In a nutshell, your “data footprint” is the total geographical area in which your customers’ data is stored and processed.

For example, let’s say you run an online fashion store headquartered in the USA, serving an international customer base. While your business may be based in USA, your eCommerce website could be hosted on servers located in the UK, while collecting personal information such as names, residential addresses and credit card details from customers all around the world.

You might also run digital marketing campaigns that target and track new customers while they visit your website and browse the web. Let’s say your marketing platform is provided by a Canadian company that hosts and processes data on your behalf using a remote data centre located in Singapore.

You can see where this is going. Your data footprint in this case — the total geographical area your data touches (as far as you know) — includes USA, Canada, Singapore and the UK.

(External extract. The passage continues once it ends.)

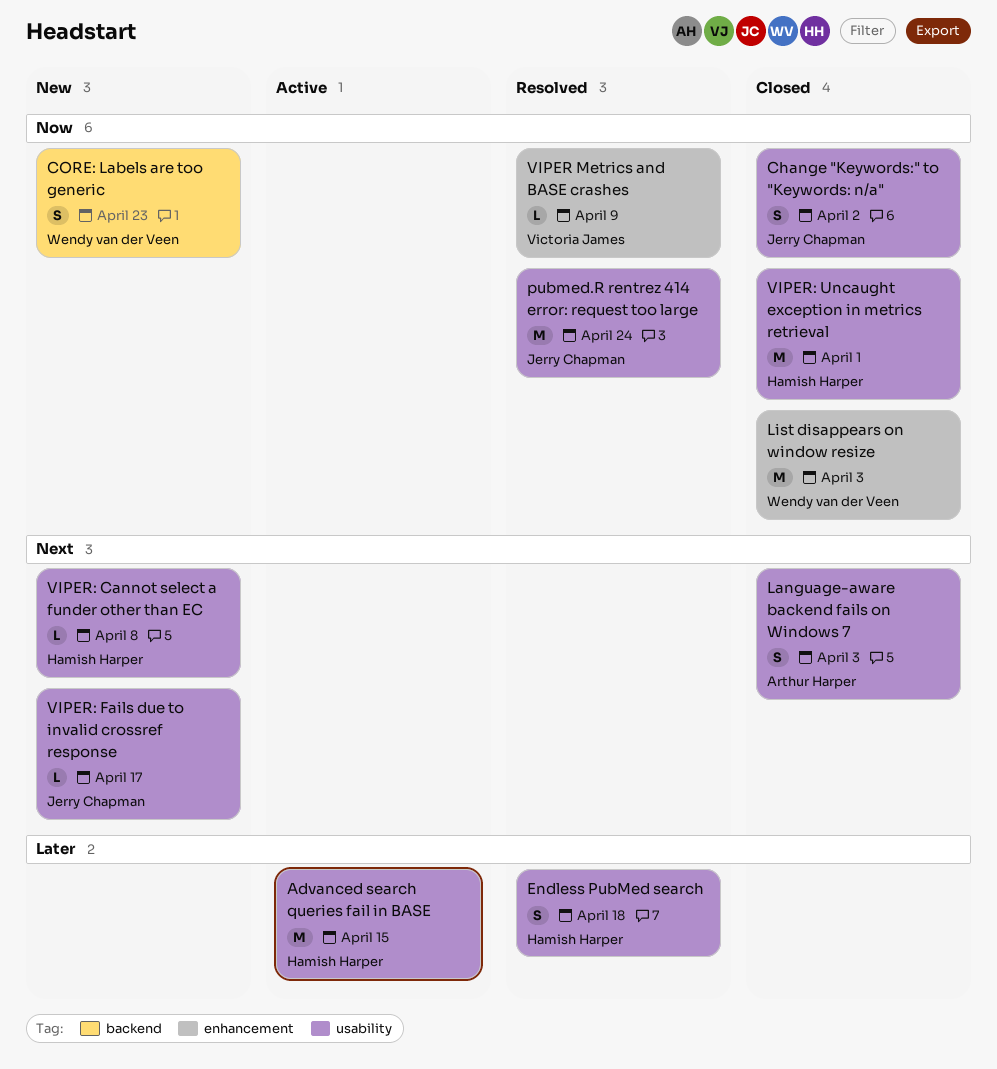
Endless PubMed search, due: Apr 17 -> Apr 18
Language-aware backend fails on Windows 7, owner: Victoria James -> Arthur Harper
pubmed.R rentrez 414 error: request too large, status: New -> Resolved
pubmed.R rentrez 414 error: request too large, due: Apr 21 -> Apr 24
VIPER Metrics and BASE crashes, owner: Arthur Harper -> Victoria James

So what does this mean for user privacy?

Different regions have different laws surrounding privacy — laws that may apply to the data your business controls. While your customers’ personal data may be well protected in one country, it’s hard to guarantee the same level of protection elsewhere.

Going back to the example above, even if you only serve customers within the US and Canada, the UK servers that host your website still fall within the European Economic Area (at the time of this article). Which means your business is subject to the GDPR.

Which means you’d need to be aware of the privacy implications within your data footprint, and what that means for how you process and transfer your customers’ data. As an example, moving this information from a server in a higher-protection region to a lower-protection region may be considered non-compliant under GDPR ruling.

Likewise, the current measures you take to secure data may be considered inadequate by another country, requiring you to improve your privacy practices if you choose to do business in this region.

In today’s increasingly globalised economy, GDPR-compliant privacy practices can have many moving parts. To keep your customers informed about how their personal data is protected, and to lessen the likelihood of legal backlash for your business, we always advise including information about your data footprint in your policy.